Customer Experience Maturity Model (CXMM)
Naturally, with the various maturity models out there, it would only make sense that there is also a Customer Experience Maturity Model (CXMM)! This one was developed by Solvvy, as provider of systems for Customer Service & Support based on Artificial Intelligence (AI).
The CXMM clearly looks at CX as a process, and is based on the principal of continuous improvement.
The CXMM outlines five (5) segments for evaluation along customer experience dimensions. They include:
- Data – data about customers, surveys, analyses of data, data from existing sources (support tickets, social media, sales calls, customer requests, feedback) used to make digital changes
- Design – clear CX vision, vision shared regularly, timely updates to vision based on feedback, leadership and team leader buy in, CX in sync with brand and business model
- Delivery – employee activities are synchronized with CX vision, activities required are clearly documented, everyone understands their role related to CX, there is accountability regarding CX, employees are trained and properly skilled to execute
- Measurement – defined benchmarks for sales, marketing, development, customer support, etc.; regular surveys across digital touch points; measurement data well understood across work force; evaluate measurements against business goals; feedback to measure impact of CX efforts on customers; confidence with understanding of how customers perceive company, with measurable goals to improve
- Culture – empathy is core value, hiring processes linked to CX culture, expression of good CX practice among team members, pervasive feeling of importance and purpose linked to CX, schedule routines that positively affect CX
The model provides an organized way to isolate and improve all aspects of CX.
Analyzing Customer Experience on Your Projects
This is how companies on the cutting edge of CX do it.
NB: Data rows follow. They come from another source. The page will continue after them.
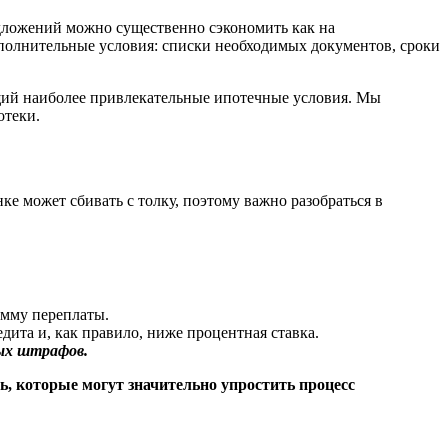
едложений можно существенно сэкономить как на
ополнительные условия: списки необходимых документов, сроки
щий наиболее привлекательные ипотечные условия. Мы
отеки.
 может сбивать с толку, поэтому важно разобраться в
умму переплаты.
дита и, как правило, ниже процентная ставка.
ых штрафов.
ь, которые могут значительно упростить процесс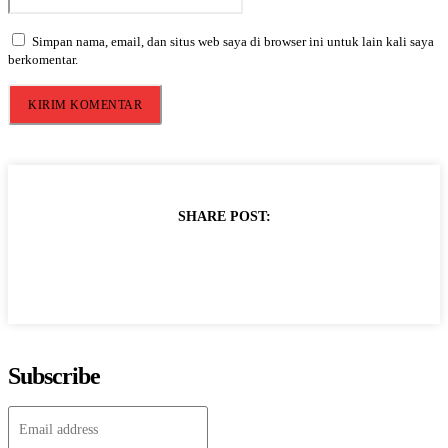
Simpan nama, email, dan situs web saya di browser ini untuk lain kali saya
berkomentar.
SHARE POST:
Subscribe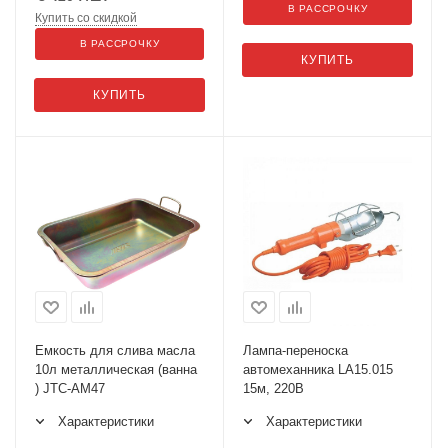
В РАССРОЧКУ
Купить со скидкой
В РАССРОЧКУ
КУПИТЬ
КУПИТЬ
Емкость для слива масла
Лампа-переноска
10л металлическая (ванна
автомеханника LA15.015
) JTC-AM47
15м, 220В
Характеристики
Характеристики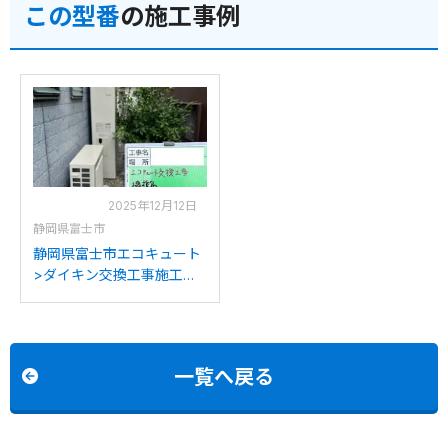
この型番
の施工事例
2025年12月12日
静岡県富士市
静岡県富士市エコキュート
>ダイキン交換工事施工事
例：ダイキンTU37EFTVか
らダイキンEQA46YFTVへ
の交換
一覧へ戻る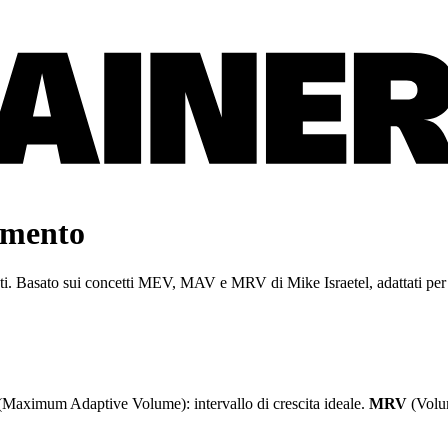
amento
enti. Basato sui concetti MEV, MAV e MRV di Mike Israetel, adattati per l
Maximum Adaptive Volume): intervallo di crescita ideale.
MRV
(Volu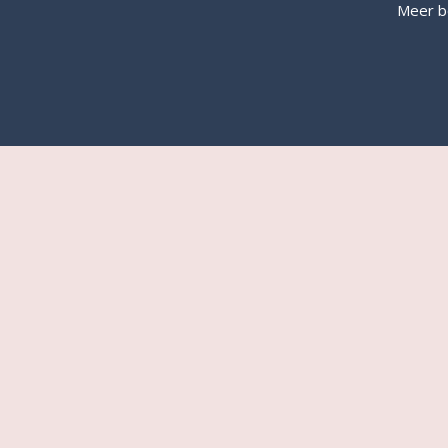
Meer b
Tweedehands
|
|
Nieuwsbrief
|
Privacy Statement
© Gianotten Mutsaers 2020
Website door
Toffey.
If you work on projects in the area of customer experience, this is probably second nature.
I recommend these PM templates (paid link):
In the spirit of learning from best practices – whether from other industries, other cultures, or other functions – what approaches can you glean from these customer experience models for use on your projects to ensure a happy customer?
Here are a few thoughts that I have gathered from reviewing these customer experience management models:
- Seek to understand your customer deeply and with great empathy.
- Acknowledge that the CX process is continuous – that it requires consistent effort and is never complete.
- Be agile about CX – take continuous action – and evaluate the results and make adjustments.
- Make CX a part of your project’s mission.
- Ensure that team members have a minimum level of CX skills, emphasize CX skills regularly.
- Pay attention to alignment of the CX vision of your organization and the CX vision you set for the project.
- Find a way to collect data on the CX experience on your project, and analyze and discuss it with your team.
- Identify and prioritize customer touch points on your projects. Set some benchmarks for performance on each.
Everyone on the team must recognize that your project exists to serve the customer.
Applying Customer Experience Management Models in Project Management
With some background and awareness, you can now borrow any approaches that resonate the most.
In moving forward, stick to the mantra of keeping it simple! The approaches in the customer experience management models outlined usually support larger, more complex organizations than your projects. However, that’s what borrowing from best practices does – it gives you the opportunity to see how something is done at the extremes, and then to borrow a few best practices and apply them.
Apply something new on your project to enhance your customer’s experience! Ensure that everyone on the team buys in and recognizes that the customer is the reason for the project and that to serve the customer is the reason everyone is there.